SUPPLIED MATERIAL:

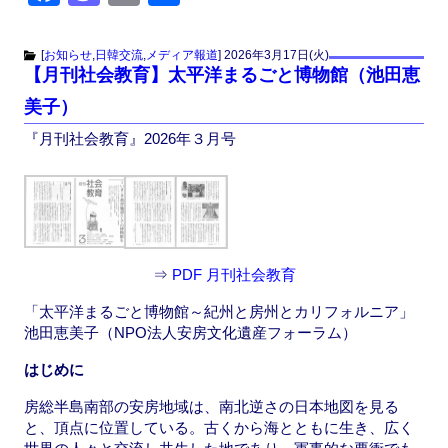
a
a
m
有
c
st
ail
[
お知らせ
,
日韓交流
,
メディア報道
]
2026年3月17日(火)
【月刊社会教育】太平洋まるごと博物館（池田恵
e
o
美子）
b
d
『月刊社会教育』2026年３月号
o
o
o
n
k
⇒
PDF 月刊社会教育
「太平洋まるごと博物館～紀州と房州とカリフォルニア」
池田恵美子（NPO法人安房文化遺産フォーラム）
はじめに
房総半島南部の安房地域は、南北逆さの日本地図を見る
と、頂点に位置している。古くから海とともに生き、広く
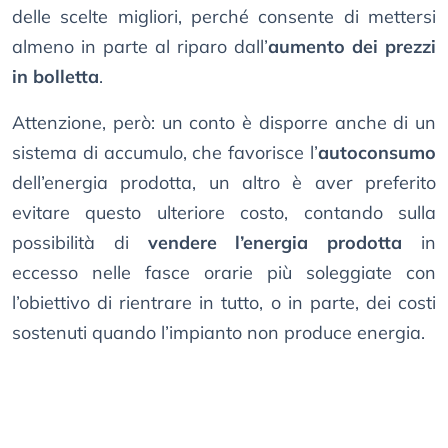
delle scelte migliori, perché consente di mettersi
almeno in parte al riparo dall’
aumento dei prezzi
in bolletta
.
Attenzione, però: un conto è disporre anche di un
sistema di accumulo, che favorisce l’
autoconsumo
dell’energia prodotta, un altro è aver preferito
evitare questo ulteriore costo, contando sulla
possibilità di
vendere l’energia prodotta
in
eccesso nelle fasce orarie più soleggiate con
l’obiettivo di rientrare in tutto, o in parte, dei costi
sostenuti quando l’impianto non produce energia.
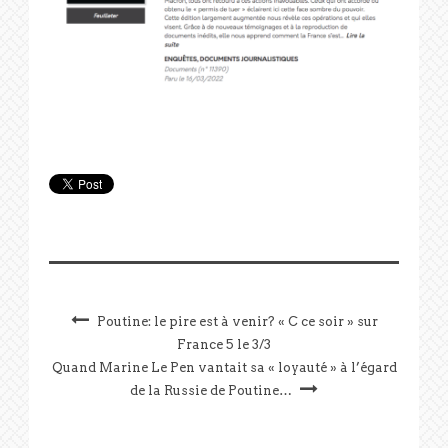
Poutine: le pire est à venir? « C ce soir » sur
France 5 le 3/3
Quand Marine Le Pen vantait sa « loyauté » à l’égard
de la Russie de Poutine…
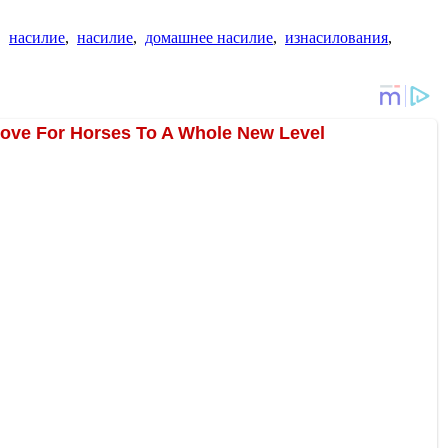
,
насилие
,
насилие
,
домашнее насилие
,
изнасилования
,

EXERCISE: Make an exact copy of the lines from the top of the material through the line with "Attenzione, però: un", pictures excluded.

ANSWER SPACE:
a
a
m
有
c
st
ail
[
お知らせ
,
日韓交流
,
メディア報道
]
2026年3月17日(火)
【月刊社会教育】太平洋まるごと博物館（池田恵
e
o
美子）
b
d
『月刊社会教育』2026年３月号
o
o
o
n
k
⇒
PDF 月刊社会教育
「太平洋まるごと博物館～紀州と房州とカリフォルニア」
池田恵美子（NPO法人安房文化遺産フォーラム）
はじめに
房総半島南部の安房地域は、南北逆さの日本地図を見る
と、頂点に位置している。古くから海とともに生き、広く
delle scelte migliori, perché consente di mettersi
almeno in parte al riparo dall’
aumento dei prezzi
in bolletta
.
Attenzione, però: un conto è disporre anche di un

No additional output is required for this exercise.